Tra i tanti suoi amori glamour del passato chi le è rimasto nel cuore?

“Il posto d’onore lo occupano Maria Grazia Buccella che oggi è una mia grande amica e ad Ornella Muti, con cui ebbi una breve storia. Mia madre tifava perché diventasse mia moglie. Mi diceva: “Tanto lo so che finirai per sposare un’attrice, fallo con la Muti che mi sembra la meno peggio””.

Il film a cui è più legato qual è?

“Vado fiero del fiuto che ho avuto per La vita è bella. Quando Benigni mi venne a raccontare la sua idea avrei potuto pensare che raccontare l’Olocausto in forma di fiaba sarebbe equivalso a bestemmiare. Invece chiamai subito Hervey Weinstein con cui avevo vinto l’Oscar per il Postino, che lui distribuiva e gli dissi: questo film di Benigni di Oscar ne vincerà tre, come poi è stato”.

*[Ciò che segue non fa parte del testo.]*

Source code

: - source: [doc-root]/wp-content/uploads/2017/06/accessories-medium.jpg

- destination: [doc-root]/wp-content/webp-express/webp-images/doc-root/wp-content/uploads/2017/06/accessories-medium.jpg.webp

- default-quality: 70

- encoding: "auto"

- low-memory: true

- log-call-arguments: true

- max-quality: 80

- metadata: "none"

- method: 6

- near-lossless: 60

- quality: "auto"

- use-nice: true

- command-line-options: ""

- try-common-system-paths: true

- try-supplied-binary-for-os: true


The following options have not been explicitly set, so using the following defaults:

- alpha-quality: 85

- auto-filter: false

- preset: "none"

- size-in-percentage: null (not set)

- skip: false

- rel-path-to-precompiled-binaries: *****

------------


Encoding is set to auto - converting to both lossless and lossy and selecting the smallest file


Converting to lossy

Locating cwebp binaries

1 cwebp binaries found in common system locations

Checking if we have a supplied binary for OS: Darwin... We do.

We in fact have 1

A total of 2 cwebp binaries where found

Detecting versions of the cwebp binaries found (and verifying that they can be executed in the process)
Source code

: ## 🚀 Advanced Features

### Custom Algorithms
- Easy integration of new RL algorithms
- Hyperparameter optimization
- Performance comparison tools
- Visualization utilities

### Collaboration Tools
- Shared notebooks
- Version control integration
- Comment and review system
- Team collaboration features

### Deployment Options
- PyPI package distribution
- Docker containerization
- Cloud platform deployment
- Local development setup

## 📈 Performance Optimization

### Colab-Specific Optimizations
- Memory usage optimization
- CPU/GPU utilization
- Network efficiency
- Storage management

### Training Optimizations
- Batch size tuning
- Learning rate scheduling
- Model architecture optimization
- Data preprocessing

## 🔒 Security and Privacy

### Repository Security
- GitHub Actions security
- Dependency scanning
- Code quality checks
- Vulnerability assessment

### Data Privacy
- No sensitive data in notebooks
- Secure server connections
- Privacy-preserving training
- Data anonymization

Come giudica oggi Weinstein, travolto dal #MeToo?

“Fa parte delle tante persone che sono professionalmente ineccepibili ma mariuoli nella vita privata. Ogni tanto mi chiedeva di far lavorare qualche attrice, ma in generale nel cinema la verità sta nel mezzo: esistono ragazze che prestano il fianco a personaggi trasgressivi e personaggi trasgressivi che non capiscono che tante donne non sono disponibili a scorciatoie. Io non l’ho mai fatto, per me sarebbe molto deprimente sapere che una donna sta con me soltanto per ottenere una parte”.

Ma suo padre Mario, il produttore che le ha insegnato tutto, cosa pensava di lei?

“Agli amici diceva: so che Vittorio è un fuoriclasse ma so anche che non bisogna dirglielo mai. Questa è la frase che racchiude il rapporto con mio padre”.